A teacher checks a child for sores or blisters as part of stepped-up efforts to prevent the spread of hand, foot and mouth disease in Singapore in 2008. (Wong Maye-E/Associated Press)

A virus closely related to polio is causing major outbreaks of hand, foot and mouth disease across the Asia-Pacific region, say researchers from the Australia, Asia and the U.K.

In some cases there are severe neurological complications, say the researchers writing this month in Lancet Neurology and Lancet Infectious Diseases. There are also fears that Australia is unprepared for an outbreak.

Enterovirus 71 was first identified in the 1960s in California, where it caused small outbreaks of hand, foot and mouth and neurological disease.

The virus has been an increasing concern since the late 1990s, when regular epidemics occurred across the Asia-Pacific region, including one in Taiwan in 1998, according to researchers. The Taiwan outbreak is thought to have involved millions of people, and 500,000 cases were reported in an outbreak in mainland China.

There is no effective anti-viral treatment or vaccine.

During an outbreak of the virus, which mostly affects children, the majority of those affected will have a mild, self-limiting illness, or one that gets better on its own, researchers say.

But a small proportion of those affected will rapidly develop severe and sometimes fatal neurological and systemic complications over days or even hours. These include aseptic meningitis, poliomyelitis-like acute flaccid paralysis and brainstem encephalitis.

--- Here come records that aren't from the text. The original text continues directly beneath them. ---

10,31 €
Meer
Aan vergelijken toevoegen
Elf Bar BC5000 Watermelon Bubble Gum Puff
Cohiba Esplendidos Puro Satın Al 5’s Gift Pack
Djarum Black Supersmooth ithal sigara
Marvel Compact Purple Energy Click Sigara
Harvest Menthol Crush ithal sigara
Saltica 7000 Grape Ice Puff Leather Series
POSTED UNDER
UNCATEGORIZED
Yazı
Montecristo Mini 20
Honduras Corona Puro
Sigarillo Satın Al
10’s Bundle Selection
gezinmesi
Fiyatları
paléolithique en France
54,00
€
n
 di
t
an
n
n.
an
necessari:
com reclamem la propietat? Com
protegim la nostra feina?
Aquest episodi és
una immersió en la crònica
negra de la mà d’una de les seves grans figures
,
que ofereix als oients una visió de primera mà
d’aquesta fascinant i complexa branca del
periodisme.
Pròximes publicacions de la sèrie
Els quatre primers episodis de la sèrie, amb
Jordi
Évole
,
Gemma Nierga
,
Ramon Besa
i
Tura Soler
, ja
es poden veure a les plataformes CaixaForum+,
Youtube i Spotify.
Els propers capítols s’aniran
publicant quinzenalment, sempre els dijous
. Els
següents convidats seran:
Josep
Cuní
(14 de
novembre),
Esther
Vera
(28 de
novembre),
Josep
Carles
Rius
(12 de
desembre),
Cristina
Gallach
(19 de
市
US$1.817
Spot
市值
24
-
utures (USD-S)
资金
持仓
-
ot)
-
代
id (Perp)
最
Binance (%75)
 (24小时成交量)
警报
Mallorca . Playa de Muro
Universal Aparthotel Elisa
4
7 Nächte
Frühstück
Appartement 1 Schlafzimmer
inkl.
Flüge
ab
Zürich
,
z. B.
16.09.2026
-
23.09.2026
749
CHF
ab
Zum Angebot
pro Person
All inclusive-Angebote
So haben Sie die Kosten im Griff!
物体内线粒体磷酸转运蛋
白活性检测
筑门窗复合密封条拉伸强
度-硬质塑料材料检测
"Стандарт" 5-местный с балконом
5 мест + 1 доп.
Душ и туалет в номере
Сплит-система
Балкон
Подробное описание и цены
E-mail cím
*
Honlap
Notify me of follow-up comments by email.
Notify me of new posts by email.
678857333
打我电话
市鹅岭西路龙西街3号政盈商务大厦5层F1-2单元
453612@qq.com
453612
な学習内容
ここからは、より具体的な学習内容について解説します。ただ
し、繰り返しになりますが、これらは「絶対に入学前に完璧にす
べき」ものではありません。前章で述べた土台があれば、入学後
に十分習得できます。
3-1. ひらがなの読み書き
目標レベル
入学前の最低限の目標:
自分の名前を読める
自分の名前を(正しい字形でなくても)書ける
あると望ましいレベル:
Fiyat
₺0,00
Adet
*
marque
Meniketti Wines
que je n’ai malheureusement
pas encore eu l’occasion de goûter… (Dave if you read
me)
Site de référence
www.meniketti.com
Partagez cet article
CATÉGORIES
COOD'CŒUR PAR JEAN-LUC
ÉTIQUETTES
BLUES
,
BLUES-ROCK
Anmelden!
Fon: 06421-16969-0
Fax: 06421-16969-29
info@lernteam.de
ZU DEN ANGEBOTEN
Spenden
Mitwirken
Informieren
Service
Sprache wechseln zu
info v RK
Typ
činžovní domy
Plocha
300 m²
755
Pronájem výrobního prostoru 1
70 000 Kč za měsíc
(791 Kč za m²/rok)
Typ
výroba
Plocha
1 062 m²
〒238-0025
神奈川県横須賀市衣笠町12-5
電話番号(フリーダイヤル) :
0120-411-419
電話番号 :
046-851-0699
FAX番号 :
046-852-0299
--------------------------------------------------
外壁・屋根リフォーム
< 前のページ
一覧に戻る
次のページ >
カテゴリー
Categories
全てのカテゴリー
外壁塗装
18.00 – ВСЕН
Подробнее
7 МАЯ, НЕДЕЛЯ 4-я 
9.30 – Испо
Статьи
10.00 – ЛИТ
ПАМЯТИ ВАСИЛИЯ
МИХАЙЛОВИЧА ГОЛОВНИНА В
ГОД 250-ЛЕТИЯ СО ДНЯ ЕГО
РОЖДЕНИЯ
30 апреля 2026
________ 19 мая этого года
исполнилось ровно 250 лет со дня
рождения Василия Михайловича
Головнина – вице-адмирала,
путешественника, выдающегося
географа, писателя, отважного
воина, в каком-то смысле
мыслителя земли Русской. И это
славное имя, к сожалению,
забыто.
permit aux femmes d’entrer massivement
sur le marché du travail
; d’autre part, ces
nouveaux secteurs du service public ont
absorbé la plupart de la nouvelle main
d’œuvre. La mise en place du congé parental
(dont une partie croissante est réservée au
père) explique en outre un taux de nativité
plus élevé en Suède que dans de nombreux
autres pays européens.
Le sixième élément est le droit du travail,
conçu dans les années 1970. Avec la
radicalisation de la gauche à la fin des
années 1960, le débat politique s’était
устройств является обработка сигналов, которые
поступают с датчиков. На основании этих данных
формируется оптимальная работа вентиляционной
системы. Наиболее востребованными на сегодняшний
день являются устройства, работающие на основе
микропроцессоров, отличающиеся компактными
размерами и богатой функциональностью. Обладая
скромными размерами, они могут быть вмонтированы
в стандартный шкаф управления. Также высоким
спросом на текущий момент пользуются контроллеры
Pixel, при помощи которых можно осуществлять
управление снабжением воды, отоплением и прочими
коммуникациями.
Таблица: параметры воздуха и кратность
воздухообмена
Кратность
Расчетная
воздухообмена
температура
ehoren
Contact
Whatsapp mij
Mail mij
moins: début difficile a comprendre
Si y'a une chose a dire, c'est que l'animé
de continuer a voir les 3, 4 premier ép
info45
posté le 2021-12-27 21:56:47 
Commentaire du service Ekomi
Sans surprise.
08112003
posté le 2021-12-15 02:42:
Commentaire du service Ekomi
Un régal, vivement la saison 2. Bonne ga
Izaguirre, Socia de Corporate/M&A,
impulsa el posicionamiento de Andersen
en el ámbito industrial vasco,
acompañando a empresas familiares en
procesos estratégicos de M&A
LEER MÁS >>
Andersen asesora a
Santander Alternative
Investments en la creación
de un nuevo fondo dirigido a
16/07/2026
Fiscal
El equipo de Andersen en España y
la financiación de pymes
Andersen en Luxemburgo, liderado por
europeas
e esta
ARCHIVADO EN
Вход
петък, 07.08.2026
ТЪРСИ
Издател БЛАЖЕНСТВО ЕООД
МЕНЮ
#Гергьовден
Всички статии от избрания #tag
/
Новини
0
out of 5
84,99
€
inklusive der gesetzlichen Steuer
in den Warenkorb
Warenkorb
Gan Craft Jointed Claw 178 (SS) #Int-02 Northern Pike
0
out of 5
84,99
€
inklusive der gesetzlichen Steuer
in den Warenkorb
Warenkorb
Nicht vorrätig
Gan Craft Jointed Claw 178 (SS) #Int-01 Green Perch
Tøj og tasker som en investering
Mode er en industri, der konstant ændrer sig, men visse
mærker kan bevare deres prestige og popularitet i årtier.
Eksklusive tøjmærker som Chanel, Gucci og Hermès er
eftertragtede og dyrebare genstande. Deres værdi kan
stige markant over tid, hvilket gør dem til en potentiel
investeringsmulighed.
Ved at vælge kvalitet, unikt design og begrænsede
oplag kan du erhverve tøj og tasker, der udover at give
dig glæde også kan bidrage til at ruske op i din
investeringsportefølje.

Prof. Peter McMinn, a clinical microbiologist from the University of Sydney and a co-author of one of the recent papers, says it is likely the virus underwent a crucial genetic change at some point in the mid-1990s, which improved the way it was transmitted through communities and allowed it to create the larger outbreaks.

Australia has already seen outbreaks of enterovirus 71, including one in Perth in 1999 and another in Sydney in 2004.

Australia ill prepared

The continent may have been somewhat protected because of the relatively high living standards of most of the community and a geographically disparate population, says McMinn, warning there is no room for complacency.

Australia doesn't have a nationally co-ordinated or funded system to monitor the disease.

"My concern is that it could cause a large epidemic and we won't be prepared," he says.

"I think that Australians, particularly parents, should be aware of this disease. It's a disease of great concern to parents in Asia because of the devastating effects it can have on children."

With no effective treatment available for enterovirus 71, the best hope of preventing the disease lies with teams of researchers in the region who are developing a vaccine, he says.